**Exercise requirements**
Transcribe each record precisely; images stay out.

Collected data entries
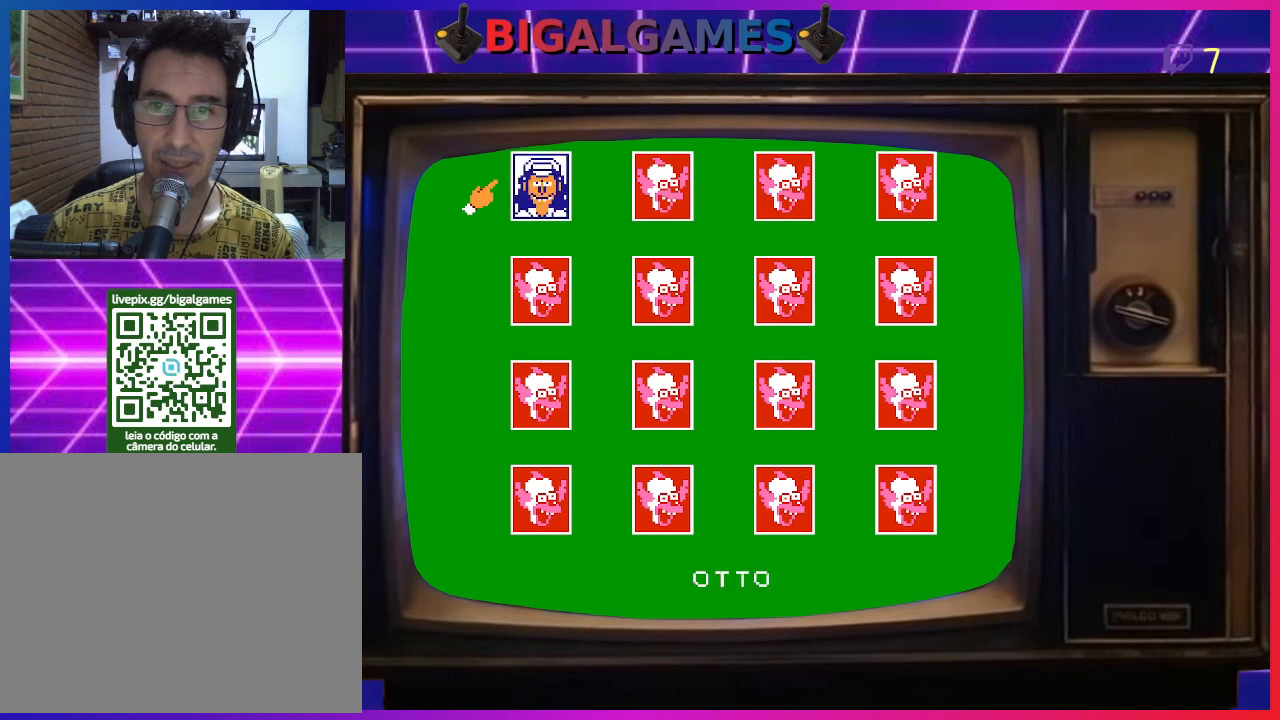
{"buttons": [], "right_stick": "center", "events": [[33, "DPAD_RIGHT", "down"], [133, "DPAD_RIGHT", "up"], [233, "DPAD_RIGHT", "down"], [333, "DPAD_RIGHT", "up"]]}
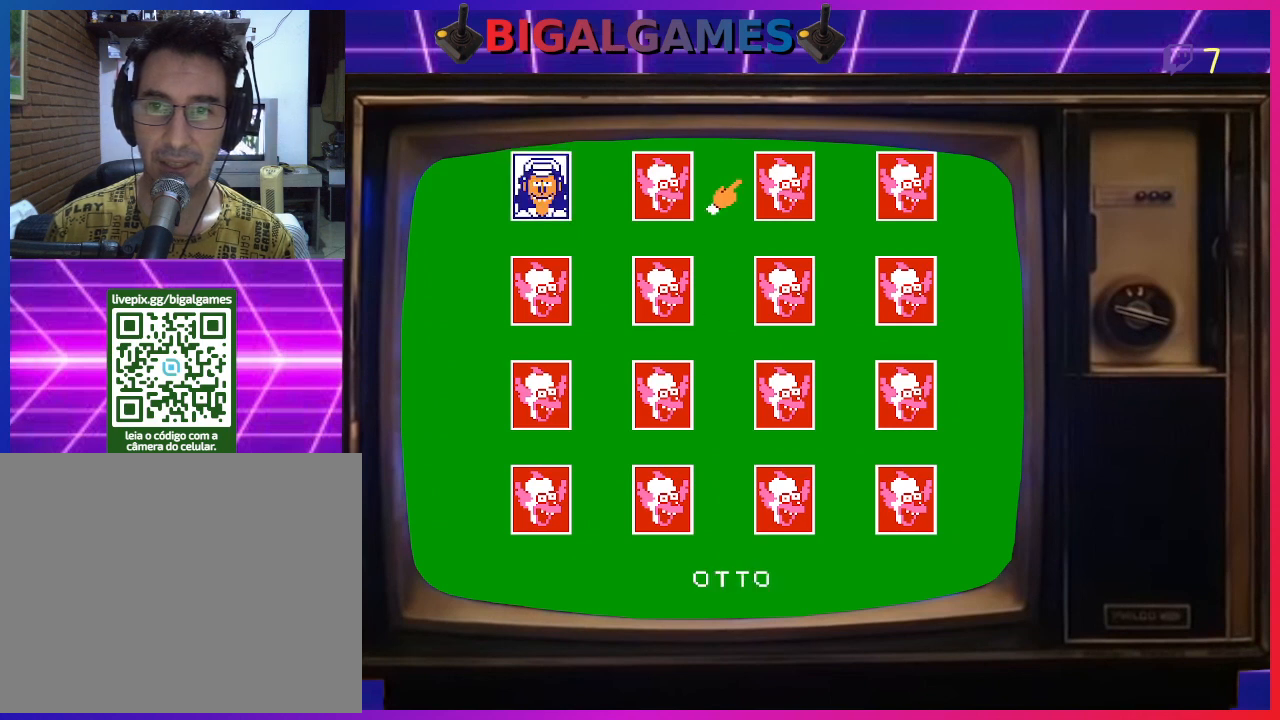
{"buttons": [], "right_stick": "center", "events": [[33, "DPAD_DOWN", "down"], [133, "DPAD_DOWN", "up"], [267, "DPAD_LEFT", "down"], [367, "DPAD_LEFT", "up"]]}
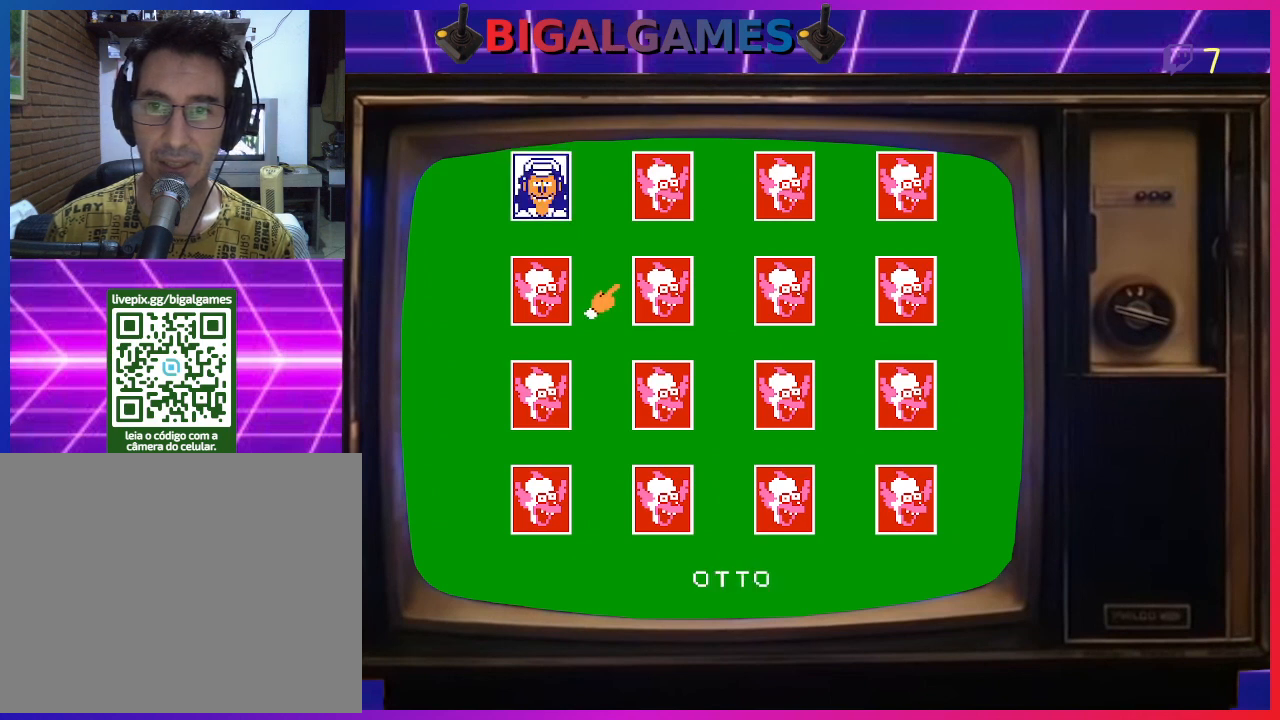
{"buttons": [], "right_stick": "center", "events": [[200, "CIRCLE", "down"], [333, "CIRCLE", "up"]]}
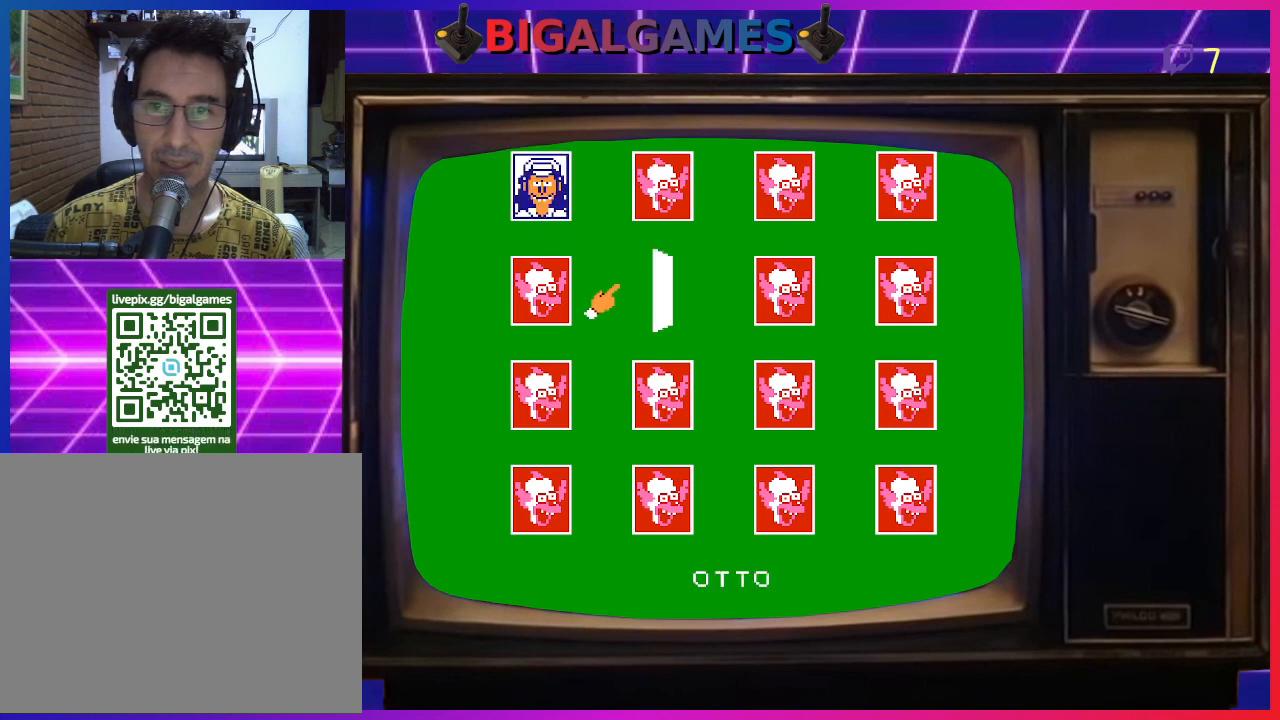
{"buttons": [], "right_stick": "center", "events": []}
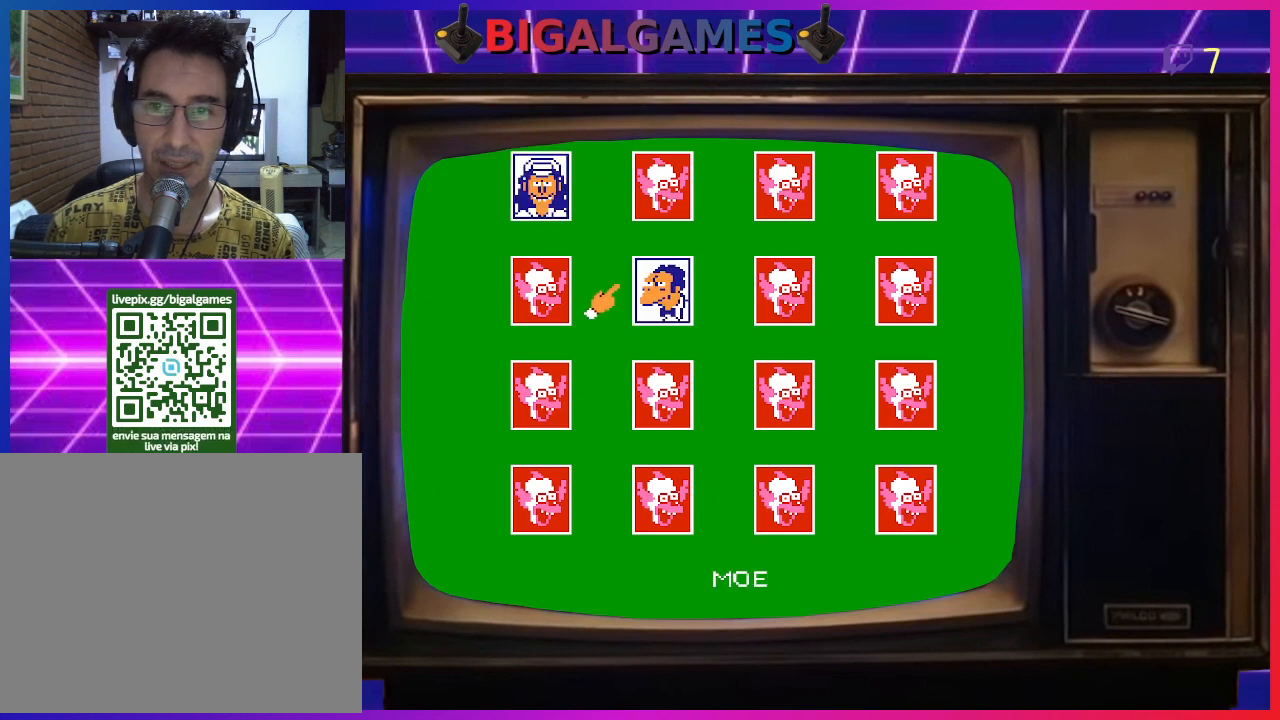
{"buttons": [], "right_stick": "center", "events": []}
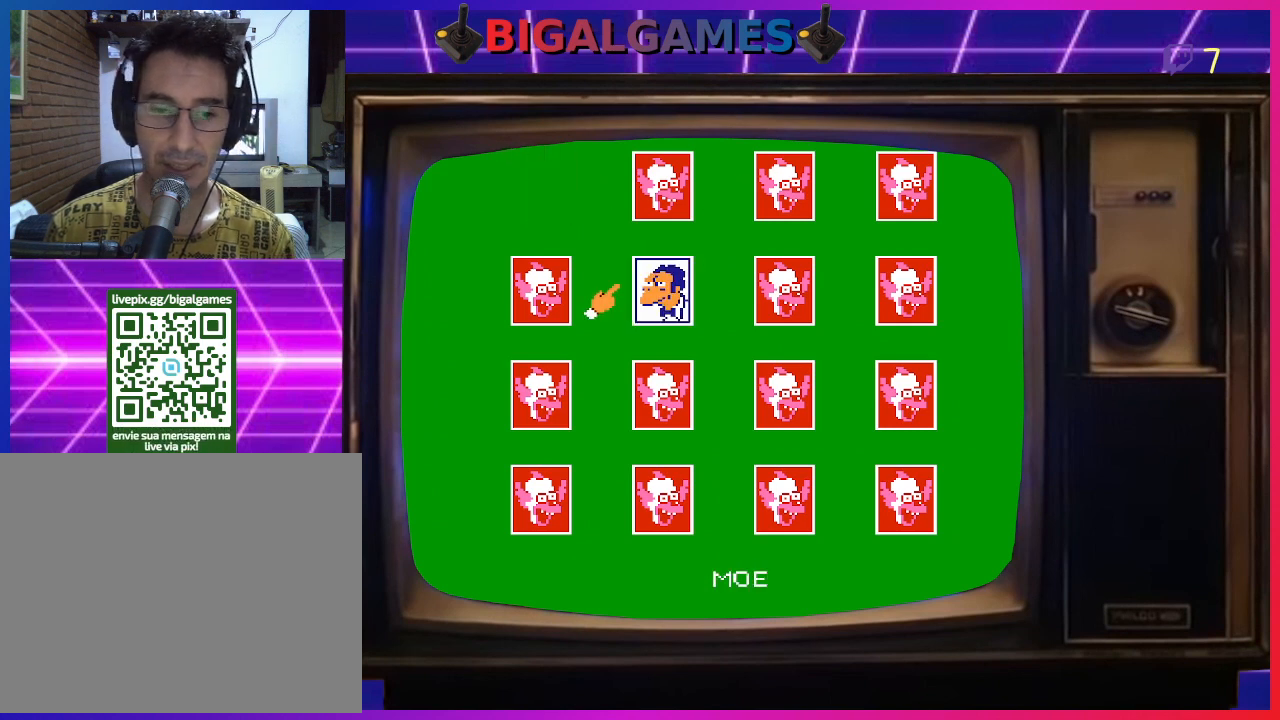
{"buttons": [], "right_stick": "center", "events": []}
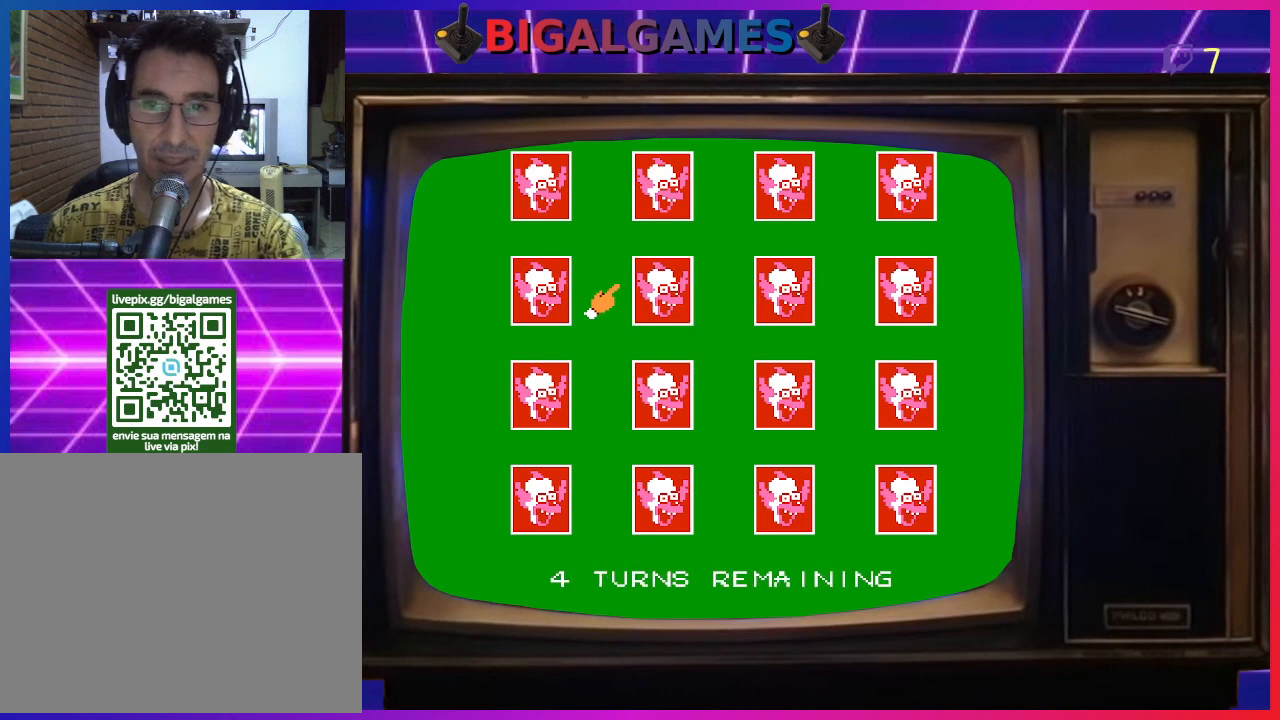
{"buttons": [], "right_stick": "center", "events": []}
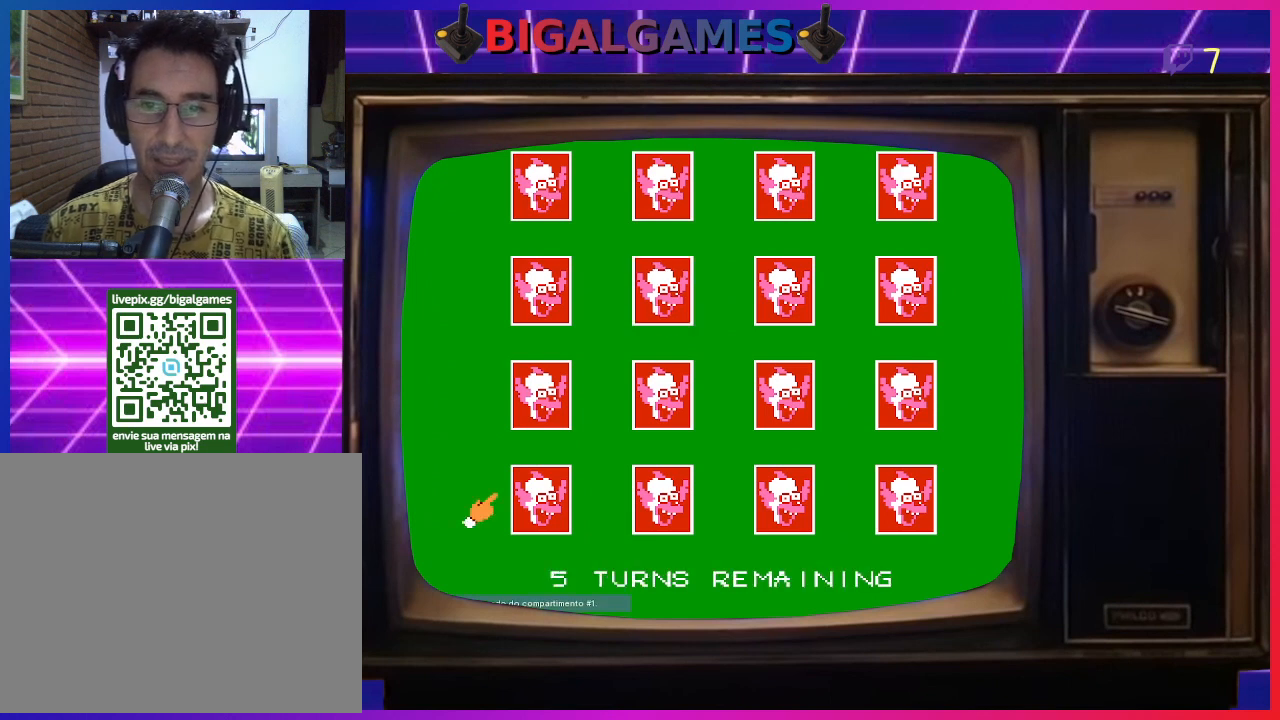
{"buttons": [], "right_stick": "center", "events": []}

**Solution to this exercise**
{"buttons": [], "right_stick": "center", "events": [[33, "DPAD_RIGHT", "down"], [133, "DPAD_RIGHT", "up"], [233, "DPAD_RIGHT", "down"], [333, "DPAD_RIGHT", "up"]]}
{"buttons": [], "right_stick": "center", "events": [[33, "DPAD_DOWN", "down"], [133, "DPAD_DOWN", "up"], [267, "DPAD_LEFT", "down"], [367, "DPAD_LEFT", "up"]]}
{"buttons": [], "right_stick": "center", "events": [[200, "CIRCLE", "down"], [333, "CIRCLE", "up"]]}
{"buttons": [], "right_stick": "center", "events": []}
{"buttons": [], "right_stick": "center", "events": []}
{"buttons": [], "right_stick": "center", "events": []}
{"buttons": [], "right_stick": "center", "events": []}
{"buttons": [], "right_stick": "center", "events": []}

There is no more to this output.